DATASET EXCERPTS Start Marker

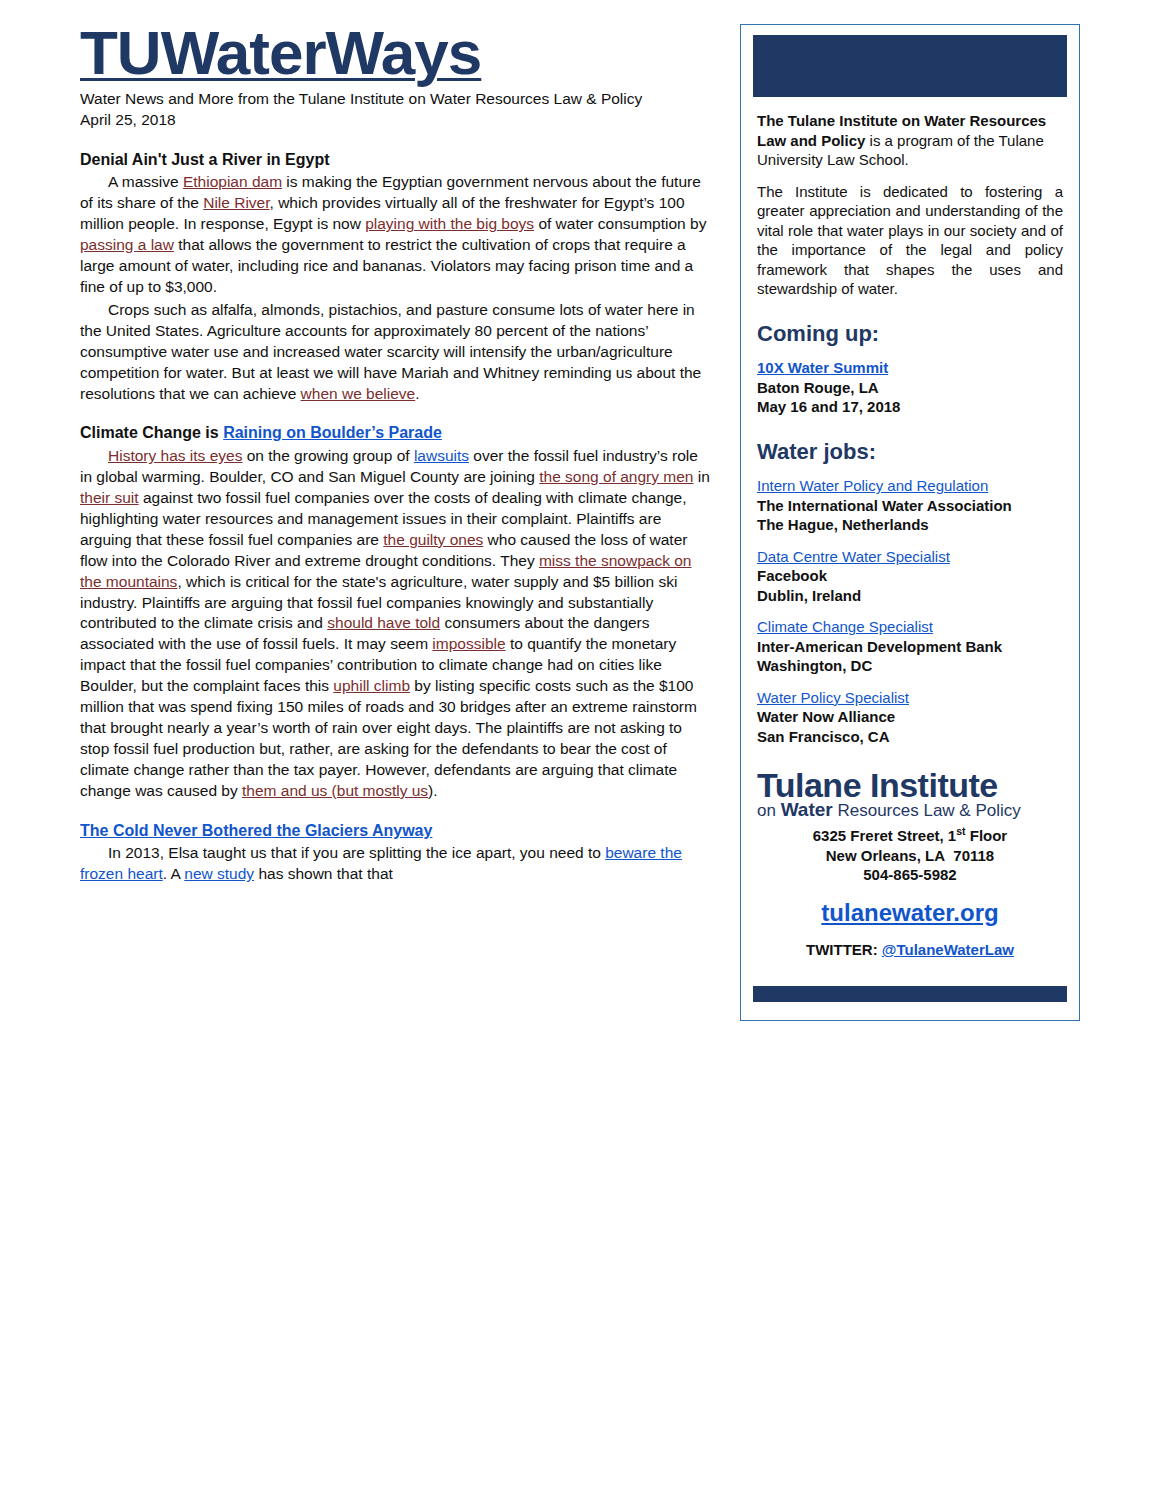TUWaterWays
Water News and More from the Tulane Institute on Water Resources Law & Policy
April 25, 2018
Denial Ain't Just a River in Egypt
A massive Ethiopian dam is making the Egyptian government nervous about the future of its share of the Nile River, which provides virtually all of the freshwater for Egypt’s 100 million people. In response, Egypt is now playing with the big boys of water consumption by passing a law that allows the government to restrict the cultivation of crops that require a large amount of water, including rice and bananas. Violators may facing prison time and a fine of up to $3,000.
Crops such as alfalfa, almonds, pistachios, and pasture consume lots of water here in the United States. Agriculture accounts for approximately 80 percent of the nations’ consumptive water use and increased water scarcity will intensify the urban/agriculture competition for water. But at least we will have Mariah and Whitney reminding us about the resolutions that we can achieve when we believe.
Climate Change is Raining on Boulder’s Parade
History has its eyes on the growing group of lawsuits over the fossil fuel industry’s role in global warming. Boulder, CO and San Miguel County are joining the song of angry men in their suit against two fossil fuel companies over the costs of dealing with climate change, highlighting water resources and management issues in their complaint. Plaintiffs are arguing that these fossil fuel companies are the guilty ones who caused the loss of water flow into the Colorado River and extreme drought conditions. They miss the snowpack on the mountains, which is critical for the state's agriculture, water supply and $5 billion ski industry. Plaintiffs are arguing that fossil fuel companies knowingly and substantially contributed to the climate crisis and should have told consumers about the dangers associated with the use of fossil fuels. It may seem impossible to quantify the monetary impact that the fossil fuel companies’ contribution to climate change had on cities like Boulder, but the complaint faces this uphill climb by listing specific costs such as the $100 million that was spend fixing 150 miles of roads and 30 bridges after an extreme rainstorm that brought nearly a year’s worth of rain over eight days. The plaintiffs are not asking to stop fossil fuel production but, rather, are asking for the defendants to bear the cost of climate change rather than the tax payer. However, defendants are arguing that climate change was caused by them and us (but mostly us).
The Cold Never Bothered the Glaciers Anyway
In 2013, Elsa taught us that if you are splitting the ice apart, you need to beware the frozen heart. A new study has shown that that
The Tulane Institute on Water Resources Law and Policy is a program of the Tulane University Law School.
The Institute is dedicated to fostering a greater appreciation and understanding of the vital role that water plays in our society and of the importance of the legal and policy framework that shapes the uses and stewardship of water.
Coming up:
10X Water Summit Baton Rouge, LA May 16 and 17, 2018
Water jobs:
Intern Water Policy and Regulation The International Water Association The Hague, Netherlands
Data Centre Water Specialist Facebook Dublin, Ireland
Climate Change Specialist Inter-American Development Bank Washington, DC
Water Policy Specialist Water Now Alliance San Francisco, CA
Tulane Institute on Water Resources Law & Policy
6325 Freret Street, 1st Floor
New Orleans, LA 70118
504-865-5982
tulanewater.org
TWITTER: @TulaneWaterLaw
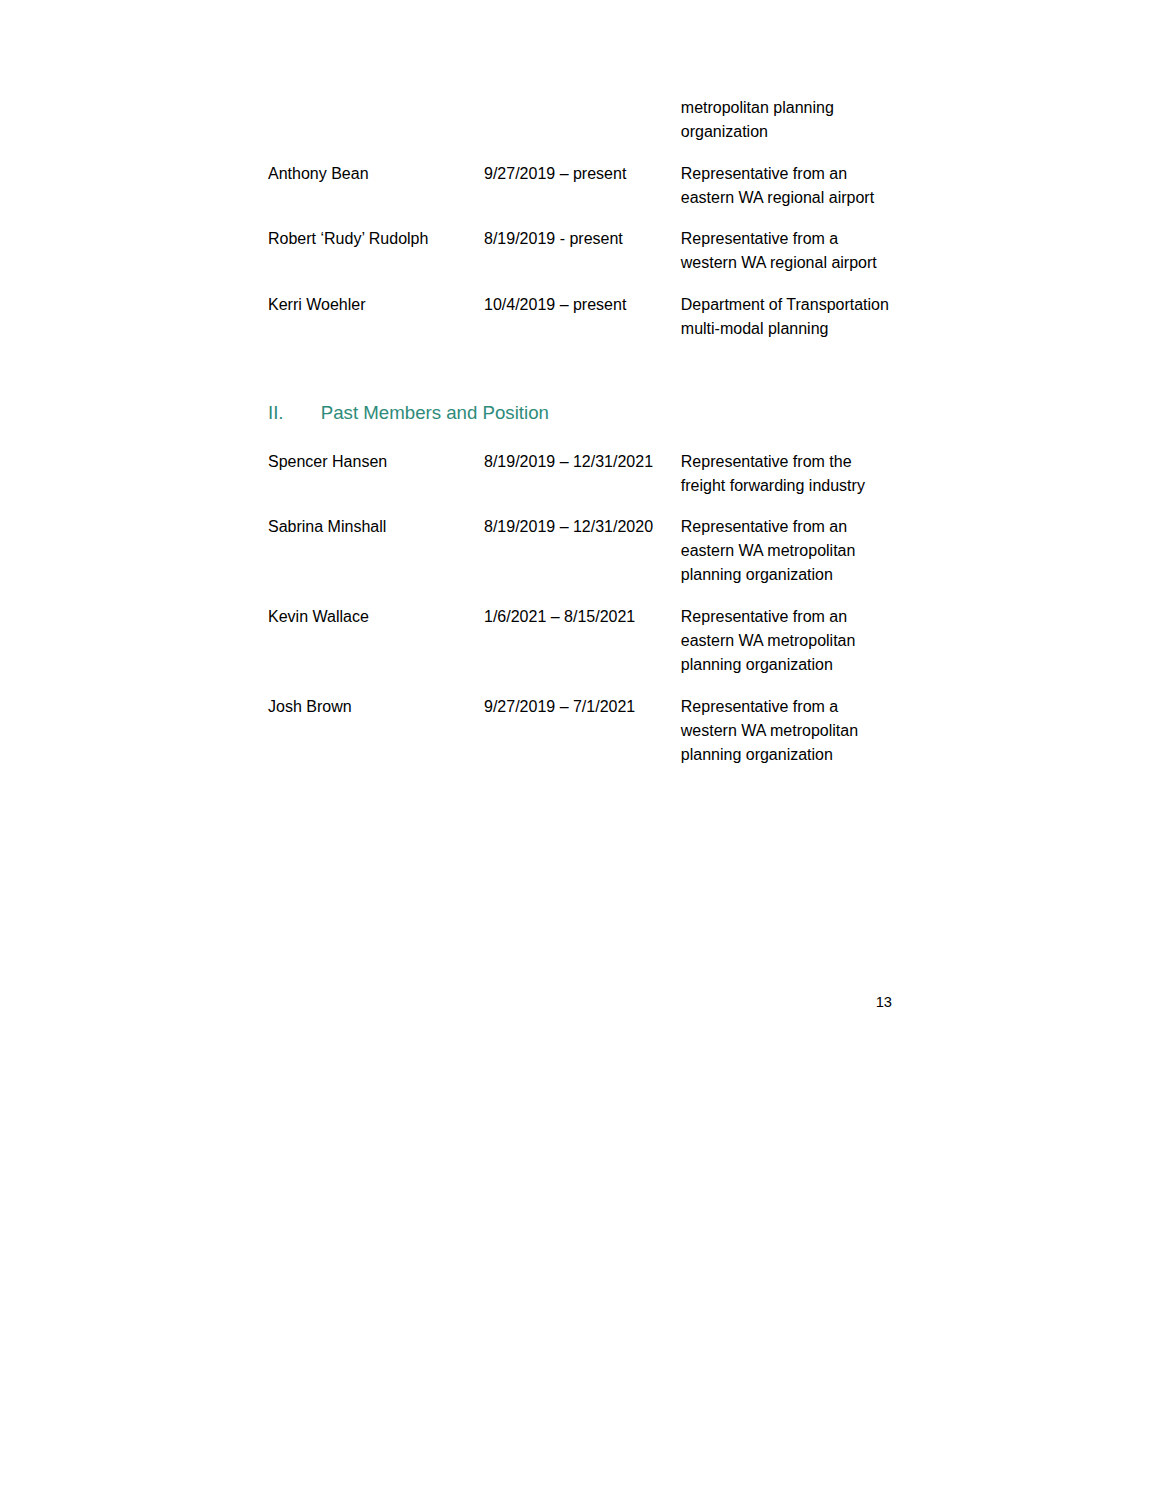| | | metropolitan planning organization |
| Anthony Bean | 9/27/2019 – present | Representative from an eastern WA regional airport |
| Robert ‘Rudy’ Rudolph | 8/19/2019 - present | Representative from a western WA regional airport |
| Kerri Woehler | 10/4/2019 – present | Department of Transportation multi-modal planning |
II. Past Members and Position
| Spencer Hansen | 8/19/2019 – 12/31/2021 | Representative from the freight forwarding industry |
| Sabrina Minshall | 8/19/2019 – 12/31/2020 | Representative from an eastern WA metropolitan planning organization |
| Kevin Wallace | 1/6/2021 – 8/15/2021 | Representative from an eastern WA metropolitan planning organization |
| Josh Brown | 9/27/2019 – 7/1/2021 | Representative from a western WA metropolitan planning organization |
13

DATASET EXCERPTS End Marker

I need each line of the entries that holds the string "from" located and copied.

ANSWER SECTION:
Water News and More from the Tulane Institute on Water Resources Law & Policy
| Anthony Bean | 9/27/2019 – present | Representative from an eastern WA regional airport |
| Robert ‘Rudy’ Rudolph | 8/19/2019 - present | Representative from a western WA regional airport |
| Spencer Hansen | 8/19/2019 – 12/31/2021 | Representative from the freight forwarding industry |
| Sabrina Minshall | 8/19/2019 – 12/31/2020 | Representative from an eastern WA metropolitan planning organization |
| Kevin Wallace | 1/6/2021 – 8/15/2021 | Representative from an eastern WA metropolitan planning organization |
| Josh Brown | 9/27/2019 – 7/1/2021 | Representative from a western WA metropolitan planning organization |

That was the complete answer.